**EXERCISE DETAILS**
Could you filter the material and copy every line where the word "brown" occurs?

**INFORMATION SUPPLIED**
####################
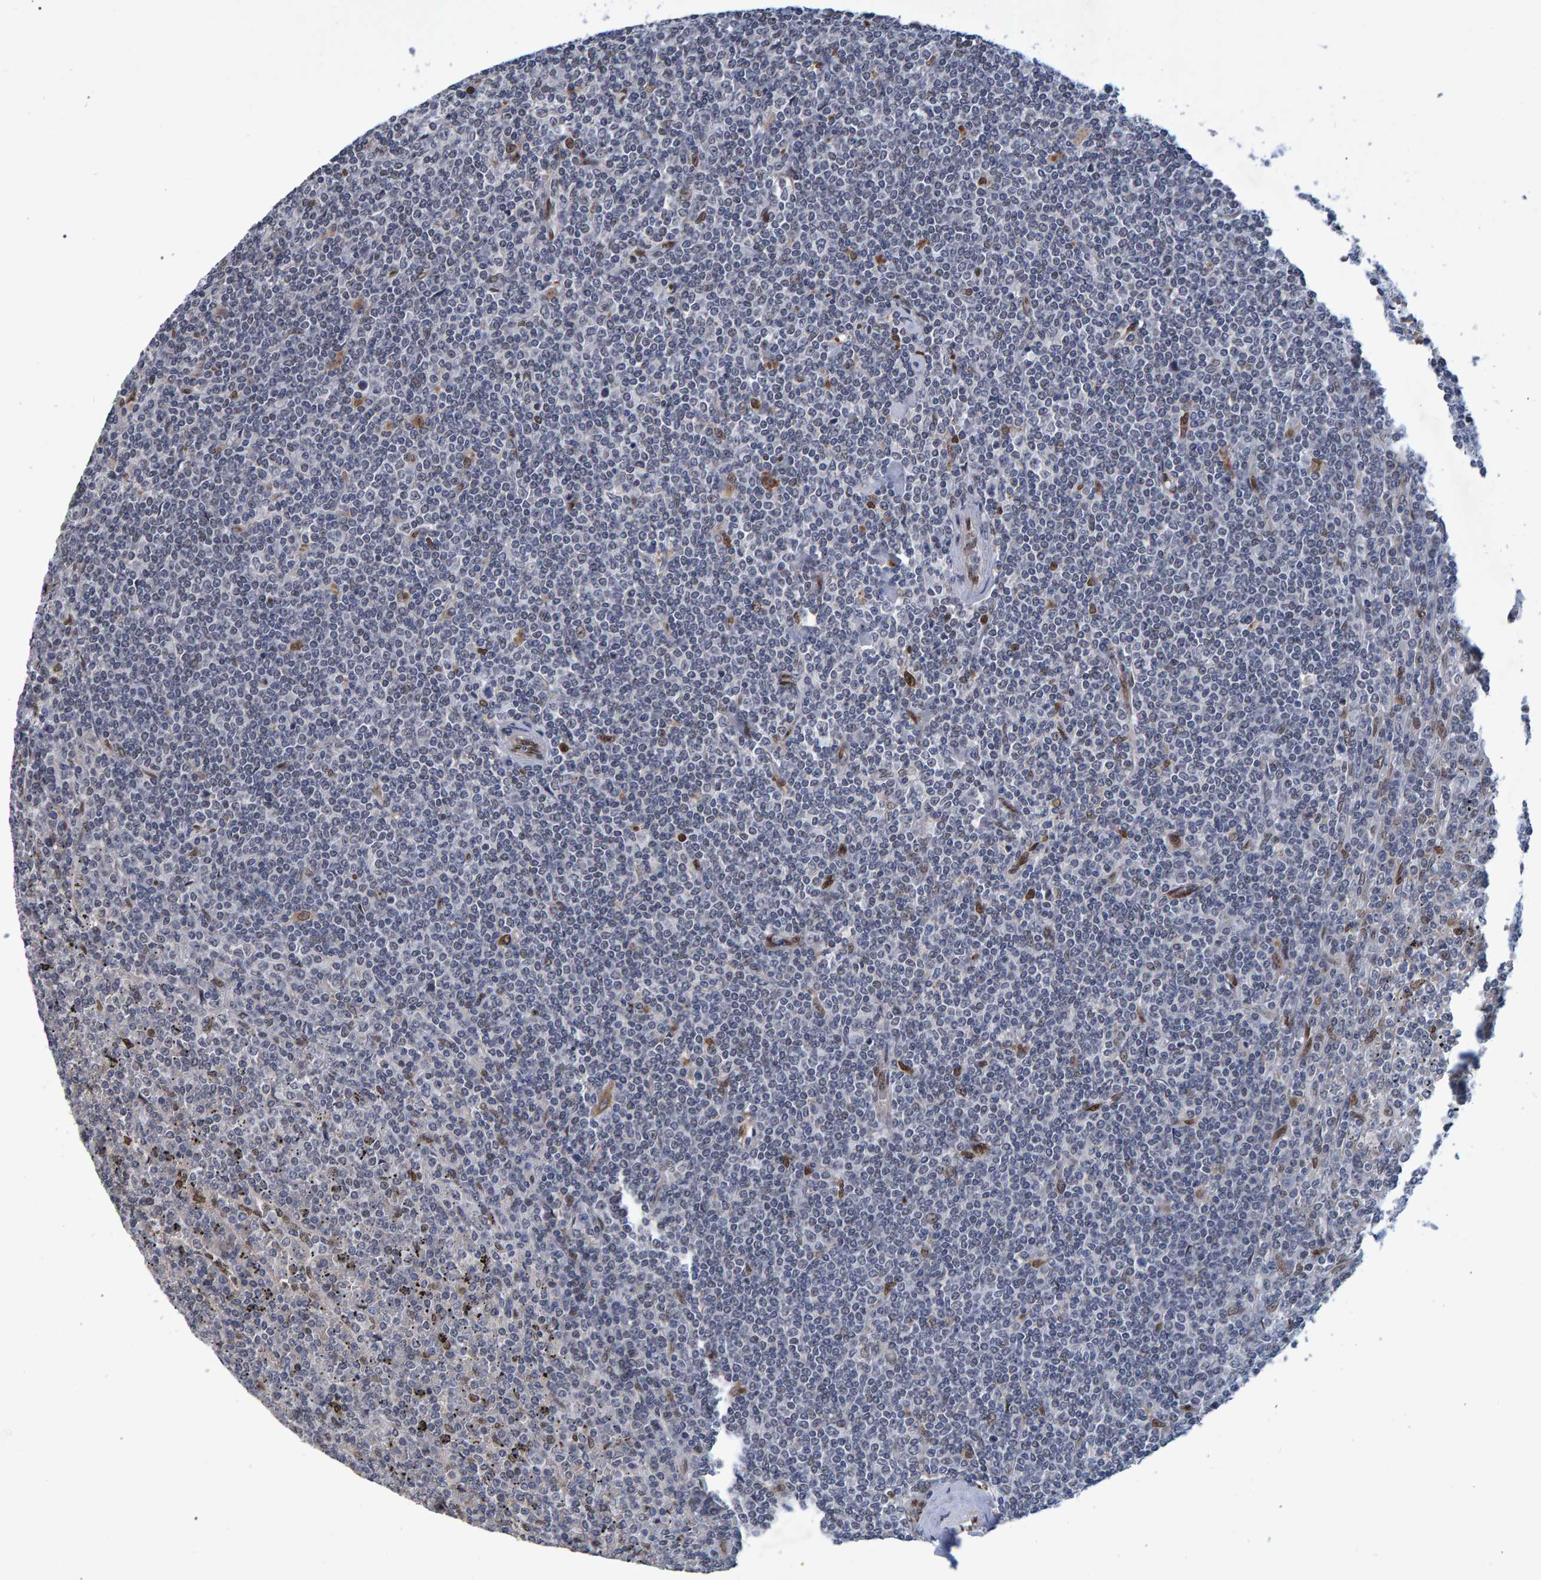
{"staining": {"intensity": "moderate", "quantity": "<25%", "location": "nuclear"}, "tissue": "lymphoma", "cell_type": "Tumor cells", "image_type": "cancer", "snomed": [{"axis": "morphology", "description": "Malignant lymphoma, non-Hodgkin's type, Low grade"}, {"axis": "topography", "description": "Spleen"}], "caption": "A photomicrograph of human malignant lymphoma, non-Hodgkin's type (low-grade) stained for a protein displays moderate nuclear brown staining in tumor cells.", "gene": "QKI", "patient": {"sex": "female", "age": 19}}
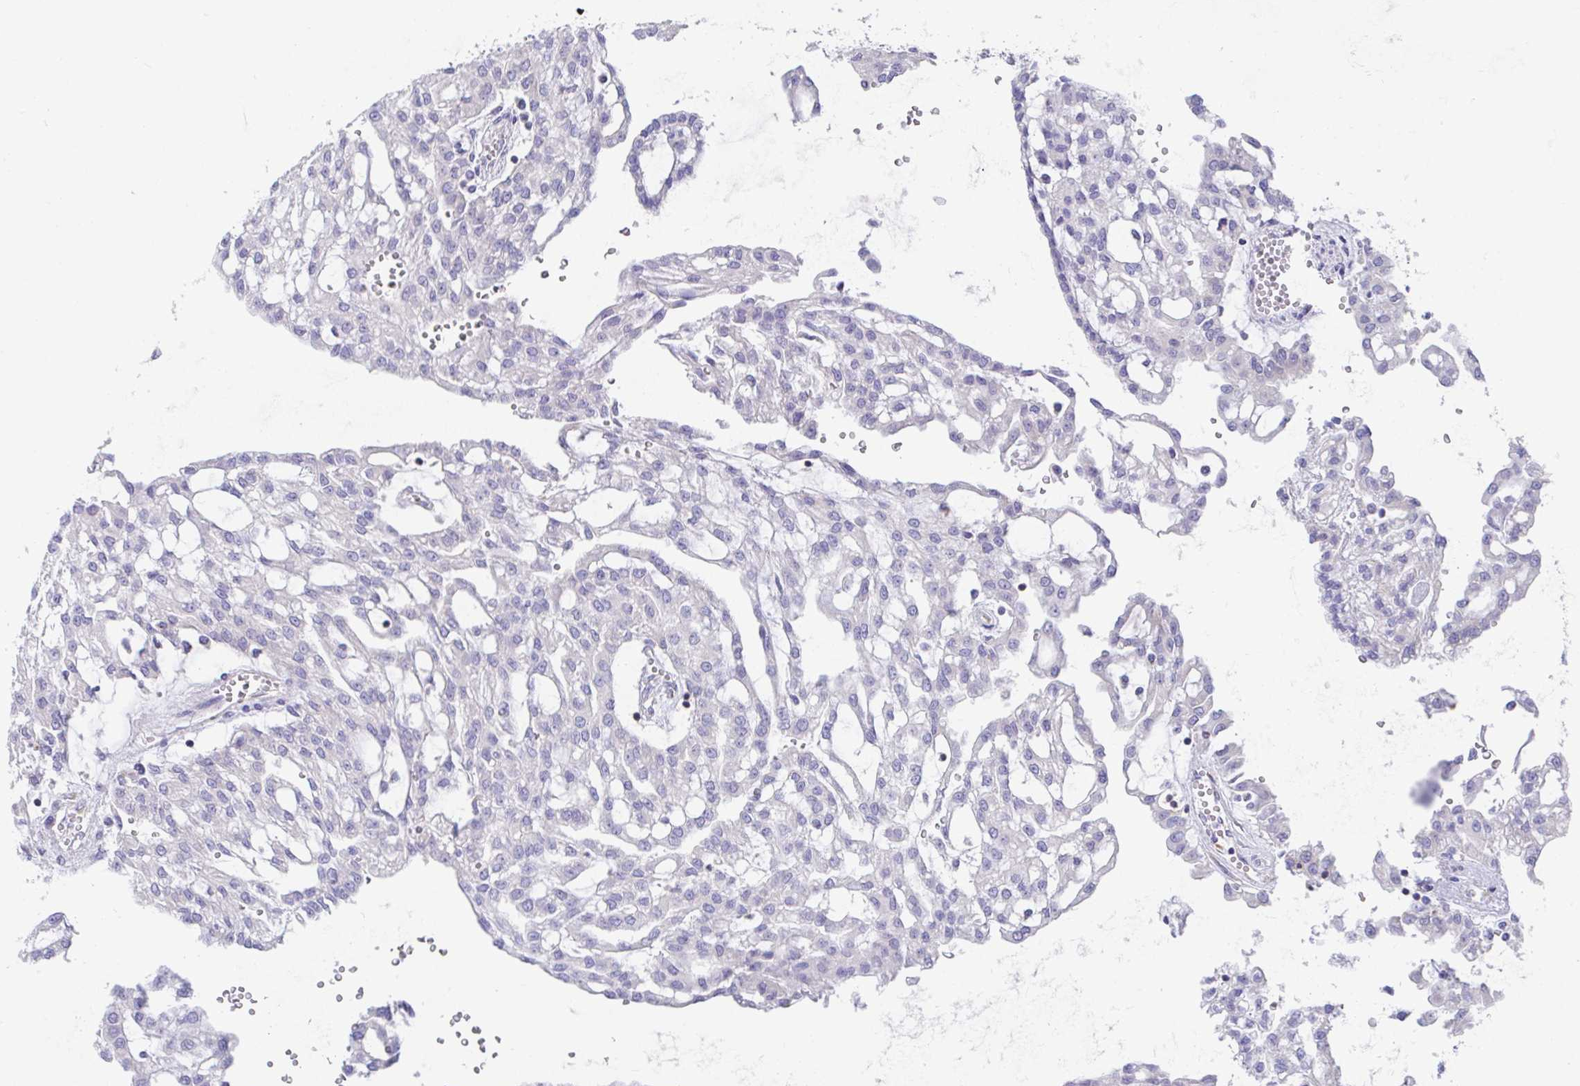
{"staining": {"intensity": "negative", "quantity": "none", "location": "none"}, "tissue": "renal cancer", "cell_type": "Tumor cells", "image_type": "cancer", "snomed": [{"axis": "morphology", "description": "Adenocarcinoma, NOS"}, {"axis": "topography", "description": "Kidney"}], "caption": "Immunohistochemistry histopathology image of renal cancer (adenocarcinoma) stained for a protein (brown), which shows no positivity in tumor cells.", "gene": "MIA3", "patient": {"sex": "male", "age": 63}}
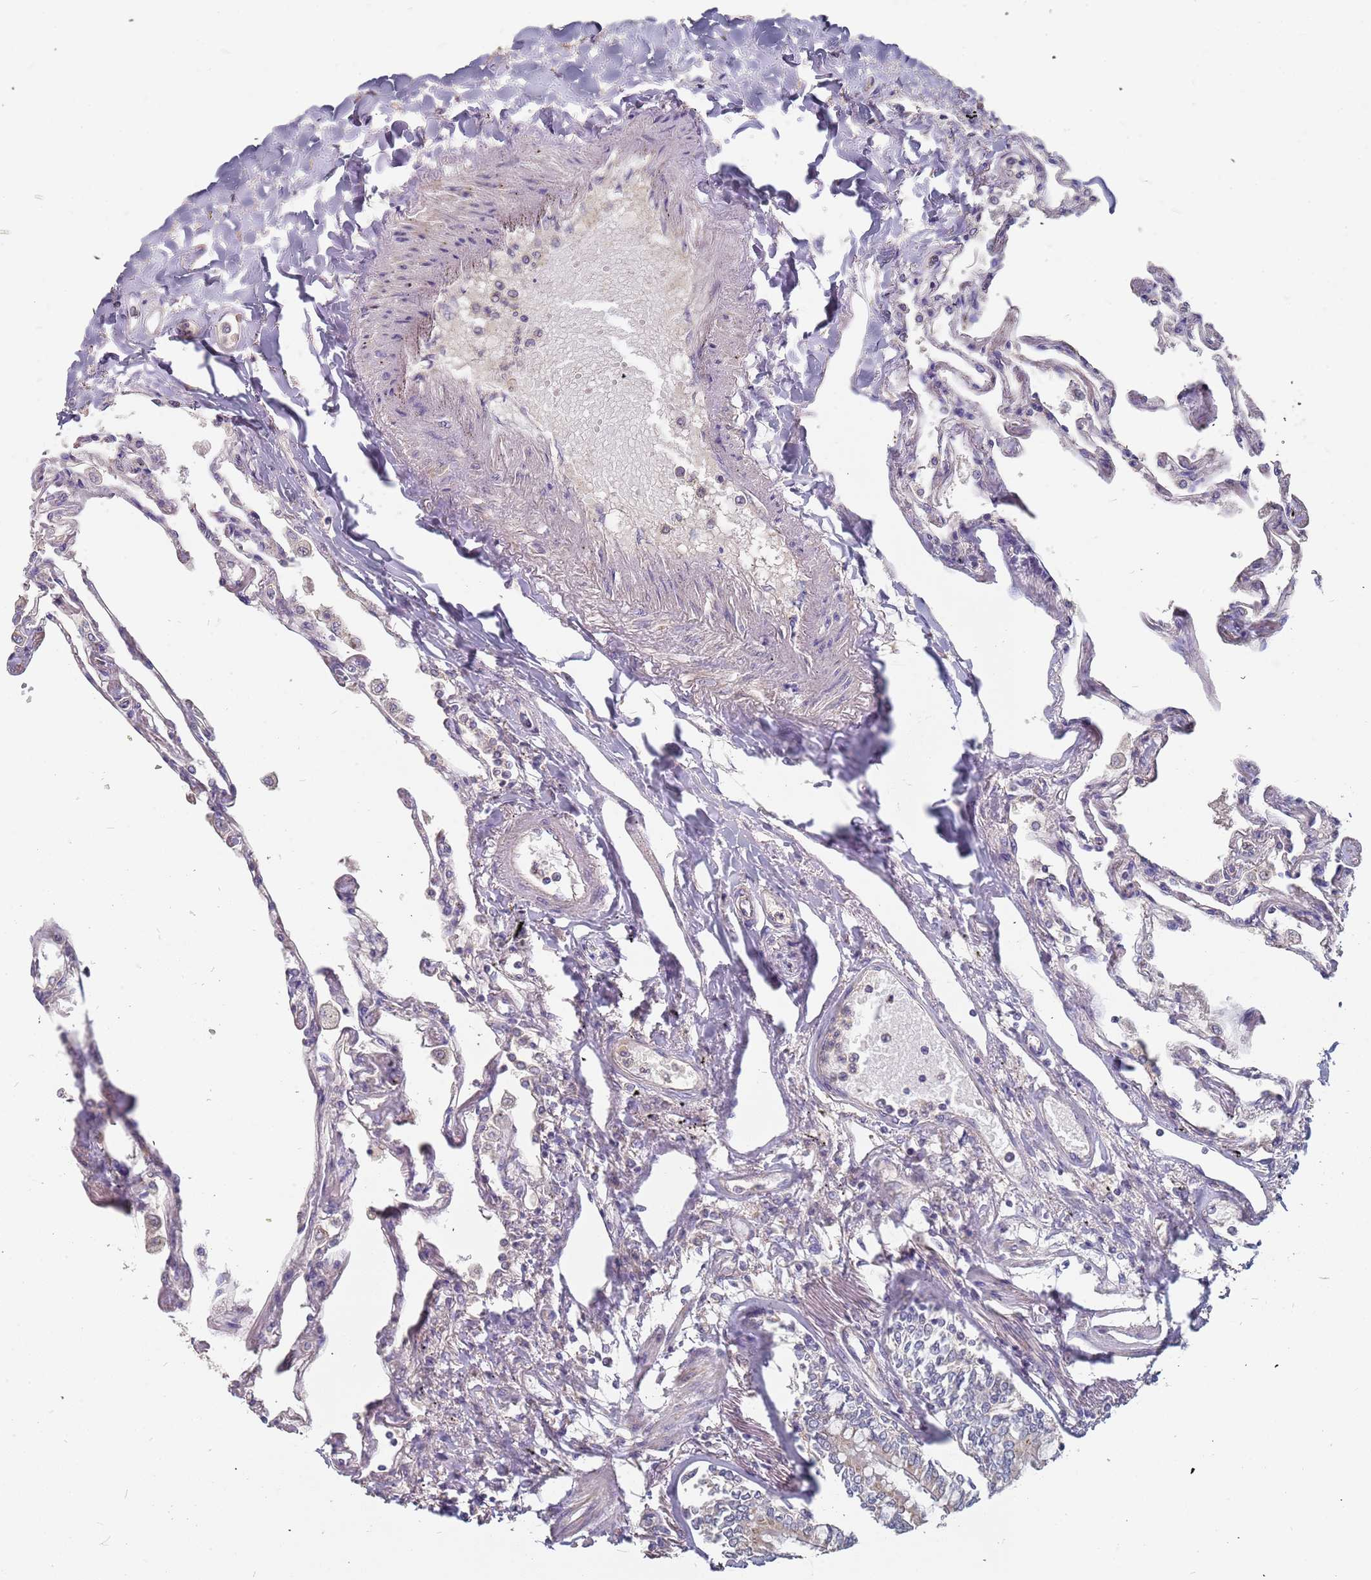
{"staining": {"intensity": "negative", "quantity": "none", "location": "none"}, "tissue": "lung", "cell_type": "Alveolar cells", "image_type": "normal", "snomed": [{"axis": "morphology", "description": "Normal tissue, NOS"}, {"axis": "topography", "description": "Lung"}], "caption": "Immunohistochemistry (IHC) photomicrograph of normal lung: human lung stained with DAB reveals no significant protein staining in alveolar cells.", "gene": "TCEANC2", "patient": {"sex": "female", "age": 67}}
####################
**ANSWER AREA**
{"staining": {"intensity": "moderate", "quantity": "<25%", "location": "nuclear"}, "tissue": "lymphoma", "cell_type": "Tumor cells", "image_type": "cancer", "snomed": [{"axis": "morphology", "description": "Malignant lymphoma, non-Hodgkin's type, Low grade"}, {"axis": "topography", "description": "Spleen"}], "caption": "A photomicrograph of human malignant lymphoma, non-Hodgkin's type (low-grade) stained for a protein displays moderate nuclear brown staining in tumor cells.", "gene": "QKI", "patient": {"sex": "female", "age": 19}}
{"staining": {"intensity": "negative", "quantity": "none", "location": "none"}, "tissue": "renal cancer", "cell_type": "Tumor cells", "image_type": "cancer", "snomed": [{"axis": "morphology", "description": "Adenocarcinoma, NOS"}, {"axis": "topography", "description": "Kidney"}], "caption": "Immunohistochemistry histopathology image of renal cancer (adenocarcinoma) stained for a protein (brown), which shows no positivity in tumor cells.", "gene": "MIA3", "patient": {"sex": "male", "age": 63}}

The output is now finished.